Stress reduction better posture, relaxation through improved breathing and more defined muscle tone are the promises of a holistic class such as Yoga. The aim of these types of curriculum, which can also include other disciplines such as Pilates and Ta Chi, is to address the body as a whole and improve its constituent parts. Indeed the term Yoga derives from the Sanskrit word describing the union between mind, body and spirit.

Within the umbrella term Yoga, there are a number of sub-categories, such as Astanga and Iyengar which involve more vigorous workouts as well as the gentler, lower impact benefits of Hatha and Anusara. This means that whatever the fitness levels of an individual, there will be a form of Yoga that is suitable for them. Even those with joint problems, diabetes, raised blood pressure or a heart condition can join in.

Physical and Emotional Wellbeing

So what is involved in a class? At both the beginning and the end, the Yoga equivalent of a warm up and warm down comes in the form of relaxation, including breathing techniques, to restore both physical and emotional wellbeing. The main body of the session will involve limbering up to prepare the individual physically for the posture exercises known as Asana. A combination of stability (stira) and relaxation (sukha) is used to both strengthen and tone the body as well as improve the flow of energy through it.

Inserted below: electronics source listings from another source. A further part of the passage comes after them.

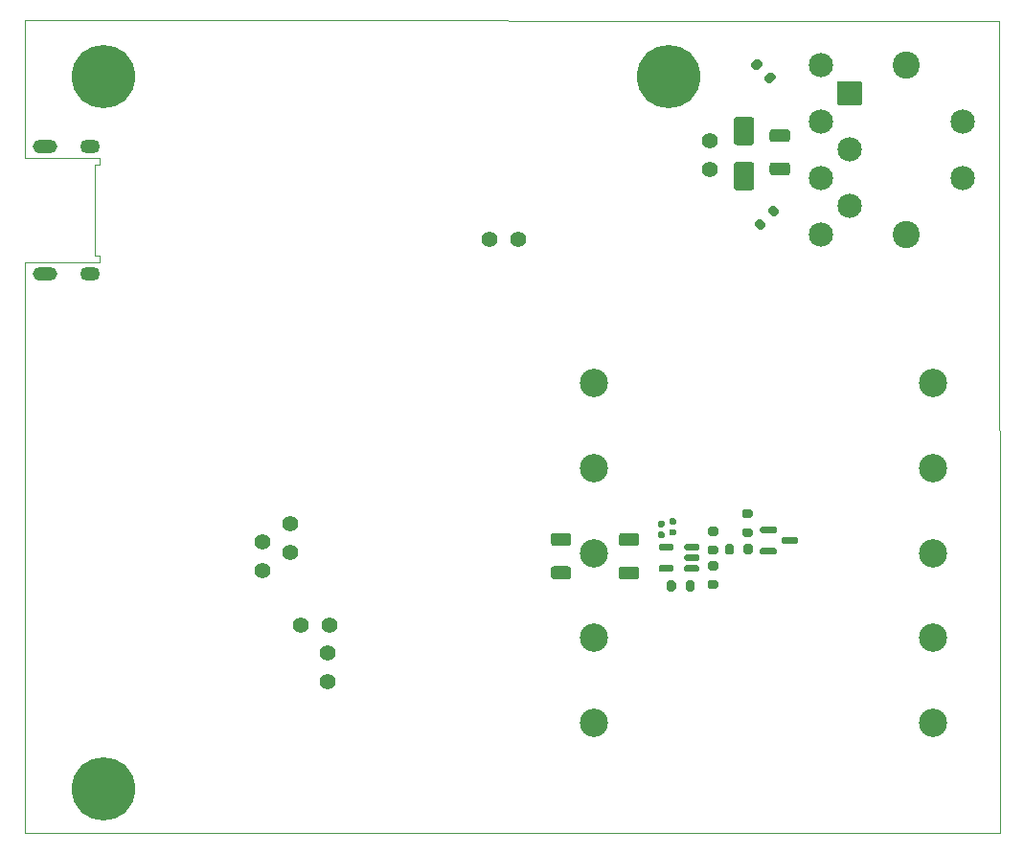
<source format=gbs>
G04 #@! TF.GenerationSoftware,KiCad,Pcbnew,9.0.1+1*
G04 #@! TF.CreationDate,2025-09-08T09:16:20+00:00*
G04 #@! TF.ProjectId,c64psu,63363470-7375-42e6-9b69-6361645f7063,rev?*
G04 #@! TF.SameCoordinates,Original*
G04 #@! TF.FileFunction,Soldermask,Bot*
G04 #@! TF.FilePolarity,Negative*
%FSLAX46Y46*%
G04 Gerber Fmt 4.6, Leading zero omitted, Abs format (unit mm)*
G04 Created by KiCad (PCBNEW 9.0.1+1) date 2025-09-08 09:16:20*
%MOMM*%
%LPD*%
G01*
G04 APERTURE LIST*
G04 #@! TA.AperFunction,Profile*
%ADD10C,0.050000*%
G04 #@! TD*
%ADD11C,2.500000*%
%ADD12C,1.400000*%
%ADD13C,3.600000*%
%ADD14C,5.600000*%
%ADD15O,1.754000X1.254000*%
%ADD16O,2.154000X1.254000*%
%ADD17C,2.400000*%
%ADD18C,2.154000*%
G04 APERTURE END LIST*
D10*
X219224551Y-37033468D02*
X219250062Y-108900624D01*
X133100087Y-108875624D01*
X133075074Y-58400000D01*
X139675000Y-58400000D01*
X139675000Y-57800000D01*
X139250000Y-57800000D01*
X139250000Y-49750000D01*
X139700000Y-49750000D01*
X139700000Y-49150000D01*
X133075000Y-49150000D01*
X133075000Y-37008468D01*
X219224551Y-37033468D01*
D11*
X183370000Y-69110000D03*
X183370000Y-76610000D03*
X183370000Y-84110000D03*
X183370000Y-91610000D03*
X183370000Y-99110000D03*
X213370000Y-69110000D03*
X213370000Y-76610000D03*
X213370000Y-84110000D03*
X213370000Y-91610000D03*
X213370000Y-99110000D03*
D12*
X157500000Y-90520000D03*
X160040000Y-90520000D03*
X159870000Y-92960001D03*
X159870000Y-95500001D03*
D13*
X190000000Y-42000000D03*
D14*
X190000000Y-42000000D03*
D12*
X156510000Y-84019999D03*
X156510000Y-81479999D03*
D15*
X138850000Y-48155000D03*
X138850000Y-59395000D03*
D16*
X134850000Y-48155000D03*
X134850000Y-59395000D03*
D12*
X154120000Y-83130000D03*
X154120000Y-85670000D03*
D13*
X140000000Y-105000000D03*
D14*
X140000000Y-105000000D03*
D12*
X174170300Y-56365150D03*
X176710300Y-56365150D03*
D17*
X210980000Y-55940000D03*
X210980000Y-40940000D03*
D18*
X215980000Y-50940000D03*
X215980000Y-45940000D03*
G36*
G01*
X206955000Y-44517000D02*
X205005000Y-44517000D01*
G75*
G02*
X204903000Y-44415000I0J102000D01*
G01*
X204903000Y-42465000D01*
G75*
G02*
X205005000Y-42363000I102000J0D01*
G01*
X206955000Y-42363000D01*
G75*
G02*
X207057000Y-42465000I0J-102000D01*
G01*
X207057000Y-44415000D01*
G75*
G02*
X206955000Y-44517000I-102000J0D01*
G01*
G37*
X205980000Y-48440000D03*
X205980000Y-53440000D03*
X203480000Y-45940000D03*
X203480000Y-50940000D03*
X203480000Y-40940000D03*
X203480000Y-55940000D03*
D12*
X193598800Y-50170399D03*
X193598800Y-47630399D03*
D13*
X140000000Y-42000000D03*
D14*
X140000000Y-42000000D03*
G36*
G01*
X197296800Y-52036802D02*
X195996800Y-52036802D01*
G75*
G02*
X195746800Y-51786802I0J250000D01*
G01*
X195746800Y-49786802D01*
G75*
G02*
X195996800Y-49536802I250000J0D01*
G01*
X197296800Y-49536802D01*
G75*
G02*
X197546800Y-49786802I0J-250000D01*
G01*
X197546800Y-51786802D01*
G75*
G02*
X197296800Y-52036802I-250000J0D01*
G01*
G37*
G36*
G01*
X197296800Y-48036800D02*
X195996800Y-48036800D01*
G75*
G02*
X195746800Y-47786800I0J250000D01*
G01*
X195746800Y-45786800D01*
G75*
G02*
X195996800Y-45536800I250000J0D01*
G01*
X197296800Y-45536800D01*
G75*
G02*
X197546800Y-45786800I0J-250000D01*
G01*
X197546800Y-47786800D01*
G75*
G02*
X197296800Y-48036800I-250000J0D01*
G01*
G37*
G36*
G01*
X193628600Y-84830200D02*
X194178600Y-84830200D01*
G75*
G02*
X194378600Y-85030200I0J-200000D01*
G01*
X194378600Y-85430200D01*
G75*
G02*
X194178600Y-85630200I-200000J0D01*
G01*
X193628600Y-85630200D01*
G75*
G02*
X193428600Y-85430200I0J200000D01*
G01*
X193428600Y-85030200D01*
G75*
G02*
X193628600Y-84830200I200000J0D01*
G01*
G37*
G36*
G01*
X193628600Y-86480200D02*
X194178600Y-86480200D01*
G75*
G02*
X194378600Y-86680200I0J-200000D01*
G01*
X194378600Y-87080200D01*
G75*
G02*
X194178600Y-87280200I-200000J0D01*
G01*
X193628600Y-87280200D01*
G75*
G02*
X193428600Y-87080200I0J200000D01*
G01*
X193428600Y-86680200D01*
G75*
G02*
X193628600Y-86480200I200000J0D01*
G01*
G37*
G36*
G01*
X192706400Y-83431201D02*
X192706400Y-83731201D01*
G75*
G02*
X192556400Y-83881201I-150000J0D01*
G01*
X191531400Y-83881201D01*
G75*
G02*
X191381400Y-83731201I0J150000D01*
G01*
X191381400Y-83431201D01*
G75*
G02*
X191531400Y-83281201I150000J0D01*
G01*
X192556400Y-83281201D01*
G75*
G02*
X192706400Y-83431201I0J-150000D01*
G01*
G37*
G36*
G01*
X192706400Y-84381200D02*
X192706400Y-84681200D01*
G75*
G02*
X192556400Y-84831200I-150000J0D01*
G01*
X191531400Y-84831200D01*
G75*
G02*
X191381400Y-84681200I0J150000D01*
G01*
X191381400Y-84381200D01*
G75*
G02*
X191531400Y-84231200I150000J0D01*
G01*
X192556400Y-84231200D01*
G75*
G02*
X192706400Y-84381200I0J-150000D01*
G01*
G37*
G36*
G01*
X192706400Y-85331199D02*
X192706400Y-85631199D01*
G75*
G02*
X192556400Y-85781199I-150000J0D01*
G01*
X191531400Y-85781199D01*
G75*
G02*
X191381400Y-85631199I0J150000D01*
G01*
X191381400Y-85331199D01*
G75*
G02*
X191531400Y-85181199I150000J0D01*
G01*
X192556400Y-85181199D01*
G75*
G02*
X192706400Y-85331199I0J-150000D01*
G01*
G37*
G36*
G01*
X190431400Y-85331199D02*
X190431400Y-85631199D01*
G75*
G02*
X190281400Y-85781199I-150000J0D01*
G01*
X189256400Y-85781199D01*
G75*
G02*
X189106400Y-85631199I0J150000D01*
G01*
X189106400Y-85331199D01*
G75*
G02*
X189256400Y-85181199I150000J0D01*
G01*
X190281400Y-85181199D01*
G75*
G02*
X190431400Y-85331199I0J-150000D01*
G01*
G37*
G36*
G01*
X190431400Y-83431201D02*
X190431400Y-83731201D01*
G75*
G02*
X190281400Y-83881201I-150000J0D01*
G01*
X189256400Y-83881201D01*
G75*
G02*
X189106400Y-83731201I0J150000D01*
G01*
X189106400Y-83431201D01*
G75*
G02*
X189256400Y-83281201I150000J0D01*
G01*
X190281400Y-83281201D01*
G75*
G02*
X190431400Y-83431201I0J-150000D01*
G01*
G37*
G36*
G01*
X179830000Y-82329999D02*
X181130000Y-82329999D01*
G75*
G02*
X181380000Y-82579999I0J-250000D01*
G01*
X181380000Y-83229999D01*
G75*
G02*
X181130000Y-83479999I-250000J0D01*
G01*
X179830000Y-83479999D01*
G75*
G02*
X179580000Y-83229999I0J250000D01*
G01*
X179580000Y-82579999D01*
G75*
G02*
X179830000Y-82329999I250000J0D01*
G01*
G37*
G36*
G01*
X179830000Y-85280001D02*
X181130000Y-85280001D01*
G75*
G02*
X181380000Y-85530001I0J-250000D01*
G01*
X181380000Y-86180001D01*
G75*
G02*
X181130000Y-86430001I-250000J0D01*
G01*
X179830000Y-86430001D01*
G75*
G02*
X179580000Y-86180001I0J250000D01*
G01*
X179580000Y-85530001D01*
G75*
G02*
X179830000Y-85280001I250000J0D01*
G01*
G37*
G36*
G01*
X192283800Y-86745400D02*
X192283800Y-87295400D01*
G75*
G02*
X192083800Y-87495400I-200000J0D01*
G01*
X191683800Y-87495400D01*
G75*
G02*
X191483800Y-87295400I0J200000D01*
G01*
X191483800Y-86745400D01*
G75*
G02*
X191683800Y-86545400I200000J0D01*
G01*
X192083800Y-86545400D01*
G75*
G02*
X192283800Y-86745400I0J-200000D01*
G01*
G37*
G36*
G01*
X190633800Y-86745400D02*
X190633800Y-87295400D01*
G75*
G02*
X190433800Y-87495400I-200000J0D01*
G01*
X190033800Y-87495400D01*
G75*
G02*
X189833800Y-87295400I0J200000D01*
G01*
X189833800Y-86745400D01*
G75*
G02*
X190033800Y-86545400I200000J0D01*
G01*
X190433800Y-86545400D01*
G75*
G02*
X190633800Y-86745400I0J-200000D01*
G01*
G37*
G36*
G01*
X197226600Y-82696000D02*
X196676600Y-82696000D01*
G75*
G02*
X196476600Y-82496000I0J200000D01*
G01*
X196476600Y-82096000D01*
G75*
G02*
X196676600Y-81896000I200000J0D01*
G01*
X197226600Y-81896000D01*
G75*
G02*
X197426600Y-82096000I0J-200000D01*
G01*
X197426600Y-82496000D01*
G75*
G02*
X197226600Y-82696000I-200000J0D01*
G01*
G37*
G36*
G01*
X197226600Y-81046000D02*
X196676600Y-81046000D01*
G75*
G02*
X196476600Y-80846000I0J200000D01*
G01*
X196476600Y-80446000D01*
G75*
G02*
X196676600Y-80246000I200000J0D01*
G01*
X197226600Y-80246000D01*
G75*
G02*
X197426600Y-80446000I0J-200000D01*
G01*
X197426600Y-80846000D01*
G75*
G02*
X197226600Y-81046000I-200000J0D01*
G01*
G37*
G36*
G01*
X199350551Y-53396940D02*
X199739460Y-53785849D01*
G75*
G02*
X199739460Y-54068691I-141421J-141421D01*
G01*
X199456617Y-54351534D01*
G75*
G02*
X199173775Y-54351534I-141421J141421D01*
G01*
X198784866Y-53962625D01*
G75*
G02*
X198784866Y-53679783I141421J141421D01*
G01*
X199067709Y-53396940D01*
G75*
G02*
X199350551Y-53396940I141421J-141421D01*
G01*
G37*
G36*
G01*
X198183825Y-54563666D02*
X198572734Y-54952575D01*
G75*
G02*
X198572734Y-55235417I-141421J-141421D01*
G01*
X198289891Y-55518260D01*
G75*
G02*
X198007049Y-55518260I-141421J141421D01*
G01*
X197618140Y-55129351D01*
G75*
G02*
X197618140Y-54846509I141421J141421D01*
G01*
X197900983Y-54563666D01*
G75*
G02*
X198183825Y-54563666I141421J-141421D01*
G01*
G37*
G36*
G01*
X199170000Y-46619999D02*
X200470000Y-46619999D01*
G75*
G02*
X200720000Y-46869999I0J-250000D01*
G01*
X200720000Y-47519999D01*
G75*
G02*
X200470000Y-47769999I-250000J0D01*
G01*
X199170000Y-47769999D01*
G75*
G02*
X198920000Y-47519999I0J250000D01*
G01*
X198920000Y-46869999D01*
G75*
G02*
X199170000Y-46619999I250000J0D01*
G01*
G37*
G36*
G01*
X199170000Y-49570001D02*
X200470000Y-49570001D01*
G75*
G02*
X200720000Y-49820001I0J-250000D01*
G01*
X200720000Y-50470001D01*
G75*
G02*
X200470000Y-50720001I-250000J0D01*
G01*
X199170000Y-50720001D01*
G75*
G02*
X198920000Y-50470001I0J250000D01*
G01*
X198920000Y-49820001D01*
G75*
G02*
X199170000Y-49570001I250000J0D01*
G01*
G37*
G36*
G01*
X194964600Y-84044200D02*
X194964600Y-83494200D01*
G75*
G02*
X195164600Y-83294200I200000J0D01*
G01*
X195564600Y-83294200D01*
G75*
G02*
X195764600Y-83494200I0J-200000D01*
G01*
X195764600Y-84044200D01*
G75*
G02*
X195564600Y-84244200I-200000J0D01*
G01*
X195164600Y-84244200D01*
G75*
G02*
X194964600Y-84044200I0J200000D01*
G01*
G37*
G36*
G01*
X196614600Y-84044200D02*
X196614600Y-83494200D01*
G75*
G02*
X196814600Y-83294200I200000J0D01*
G01*
X197214600Y-83294200D01*
G75*
G02*
X197414600Y-83494200I0J-200000D01*
G01*
X197414600Y-84044200D01*
G75*
G02*
X197214600Y-84244200I-200000J0D01*
G01*
X196814600Y-84244200D01*
G75*
G02*
X196614600Y-84044200I0J200000D01*
G01*
G37*
G36*
G01*
X189161600Y-81259200D02*
X189501600Y-81259200D01*
G75*
G02*
X189641600Y-81399200I0J-140000D01*
G01*
X189641600Y-81679200D01*
G75*
G02*
X189501600Y-81819200I-140000J0D01*
G01*
X189161600Y-81819200D01*
G75*
G02*
X189021600Y-81679200I0J140000D01*
G01*
X189021600Y-81399200D01*
G75*
G02*
X189161600Y-81259200I140000J0D01*
G01*
G37*
G36*
G01*
X189161600Y-82219200D02*
X189501600Y-82219200D01*
G75*
G02*
X189641600Y-82359200I0J-140000D01*
G01*
X189641600Y-82639200D01*
G75*
G02*
X189501600Y-82779200I-140000J0D01*
G01*
X189161600Y-82779200D01*
G75*
G02*
X189021600Y-82639200I0J140000D01*
G01*
X189021600Y-82359200D01*
G75*
G02*
X189161600Y-82219200I140000J0D01*
G01*
G37*
G36*
G01*
X198070600Y-84107200D02*
X198070600Y-83807200D01*
G75*
G02*
X198220600Y-83657200I150000J0D01*
G01*
X199395600Y-83657200D01*
G75*
G02*
X199545600Y-83807200I0J-150000D01*
G01*
X199545600Y-84107200D01*
G75*
G02*
X199395600Y-84257200I-150000J0D01*
G01*
X198220600Y-84257200D01*
G75*
G02*
X198070600Y-84107200I0J150000D01*
G01*
G37*
G36*
G01*
X198070600Y-82207200D02*
X198070600Y-81907200D01*
G75*
G02*
X198220600Y-81757200I150000J0D01*
G01*
X199395600Y-81757200D01*
G75*
G02*
X199545600Y-81907200I0J-150000D01*
G01*
X199545600Y-82207200D01*
G75*
G02*
X199395600Y-82357200I-150000J0D01*
G01*
X198220600Y-82357200D01*
G75*
G02*
X198070600Y-82207200I0J150000D01*
G01*
G37*
G36*
G01*
X199945601Y-83157200D02*
X199945601Y-82857200D01*
G75*
G02*
X200095601Y-82707200I150000J0D01*
G01*
X201270601Y-82707200D01*
G75*
G02*
X201420601Y-82857200I0J-150000D01*
G01*
X201420601Y-83157200D01*
G75*
G02*
X201270601Y-83307200I-150000J0D01*
G01*
X200095601Y-83307200D01*
G75*
G02*
X199945601Y-83157200I0J150000D01*
G01*
G37*
G36*
G01*
X185840000Y-82349999D02*
X187140000Y-82349999D01*
G75*
G02*
X187390000Y-82599999I0J-250000D01*
G01*
X187390000Y-83249999D01*
G75*
G02*
X187140000Y-83499999I-250000J0D01*
G01*
X185840000Y-83499999D01*
G75*
G02*
X185590000Y-83249999I0J250000D01*
G01*
X185590000Y-82599999D01*
G75*
G02*
X185840000Y-82349999I250000J0D01*
G01*
G37*
G36*
G01*
X185840000Y-85300001D02*
X187140000Y-85300001D01*
G75*
G02*
X187390000Y-85550001I0J-250000D01*
G01*
X187390000Y-86200001D01*
G75*
G02*
X187140000Y-86450001I-250000J0D01*
G01*
X185840000Y-86450001D01*
G75*
G02*
X185590000Y-86200001I0J250000D01*
G01*
X185590000Y-85550001D01*
G75*
G02*
X185840000Y-85300001I250000J0D01*
G01*
G37*
G36*
G01*
X190517600Y-82548000D02*
X190177600Y-82548000D01*
G75*
G02*
X190037600Y-82408000I0J140000D01*
G01*
X190037600Y-82128000D01*
G75*
G02*
X190177600Y-81988000I140000J0D01*
G01*
X190517600Y-81988000D01*
G75*
G02*
X190657600Y-82128000I0J-140000D01*
G01*
X190657600Y-82408000D01*
G75*
G02*
X190517600Y-82548000I-140000J0D01*
G01*
G37*
G36*
G01*
X190517600Y-81588000D02*
X190177600Y-81588000D01*
G75*
G02*
X190037600Y-81448000I0J140000D01*
G01*
X190037600Y-81168000D01*
G75*
G02*
X190177600Y-81028000I140000J0D01*
G01*
X190517600Y-81028000D01*
G75*
G02*
X190657600Y-81168000I0J-140000D01*
G01*
X190657600Y-81448000D01*
G75*
G02*
X190517600Y-81588000I-140000J0D01*
G01*
G37*
G36*
G01*
X197313340Y-40831849D02*
X197702249Y-40442940D01*
G75*
G02*
X197985091Y-40442940I141421J-141421D01*
G01*
X198267934Y-40725783D01*
G75*
G02*
X198267934Y-41008625I-141421J-141421D01*
G01*
X197879025Y-41397534D01*
G75*
G02*
X197596183Y-41397534I-141421J141421D01*
G01*
X197313340Y-41114691D01*
G75*
G02*
X197313340Y-40831849I141421J141421D01*
G01*
G37*
G36*
G01*
X198480066Y-41998575D02*
X198868975Y-41609666D01*
G75*
G02*
X199151817Y-41609666I141421J-141421D01*
G01*
X199434660Y-41892509D01*
G75*
G02*
X199434660Y-42175351I-141421J-141421D01*
G01*
X199045751Y-42564260D01*
G75*
G02*
X198762909Y-42564260I-141421J141421D01*
G01*
X198480066Y-42281417D01*
G75*
G02*
X198480066Y-41998575I141421J141421D01*
G01*
G37*
G36*
G01*
X194178600Y-84232200D02*
X193628600Y-84232200D01*
G75*
G02*
X193428600Y-84032200I0J200000D01*
G01*
X193428600Y-83632200D01*
G75*
G02*
X193628600Y-83432200I200000J0D01*
G01*
X194178600Y-83432200D01*
G75*
G02*
X194378600Y-83632200I0J-200000D01*
G01*
X194378600Y-84032200D01*
G75*
G02*
X194178600Y-84232200I-200000J0D01*
G01*
G37*
G36*
G01*
X194178600Y-82582200D02*
X193628600Y-82582200D01*
G75*
G02*
X193428600Y-82382200I0J200000D01*
G01*
X193428600Y-81982200D01*
G75*
G02*
X193628600Y-81782200I200000J0D01*
G01*
X194178600Y-81782200D01*
G75*
G02*
X194378600Y-81982200I0J-200000D01*
G01*
X194378600Y-82382200D01*
G75*
G02*
X194178600Y-82582200I-200000J0D01*
G01*
G37*
M02*

</source>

Breathing exercises involve the control of prana (vital energy) to ensure that the cardiovascular system operates as efficiently as possible, therefore alleviating stress and bringing a greater feeling of control over all aspects of the physical and spiritual being.

A period of meditation may also be built into a session. Those who have not tried it before may be inclined not to take it seriously, but relaxing and concentrating the mind, for example on a single object in the room, can prove particularly beneficial in bringing another layer of calmness and control.

In terms of equipment, the only requirements are gym wear manufactured from material that will stretch with your movements to allow total freedom. You may also need a non-slip mat, although many studios and health clubs supply these.

Structure of the Session

Ensure that you speak to the tutor prior to booking a class so that you are aware what the session will involve. If you have any specific medical condition that would impact on your ability to fulfil a particular discipline, be sure to mention this also. It will not necessarily preclude you from joining the class, but it will allow your teacher to take it into account when designing the structure of the session so that it is inclusive.

As an introduction to Yoga, it is a good idea to take some of the more low-impact sessions in order to gain an understanding of the physical and mental disciplines involved. If you then feel you want to put greater emphasis on posture and muscle tone, you can then graduate to one of the more energetic forms. Yoga can also be incorporated into your existing gym schedule, too, to add stimulus and variety to the active side of your life. At the very least, exploring the system provides a fascinating insight into an ancient art that has attracted devotees from around the world.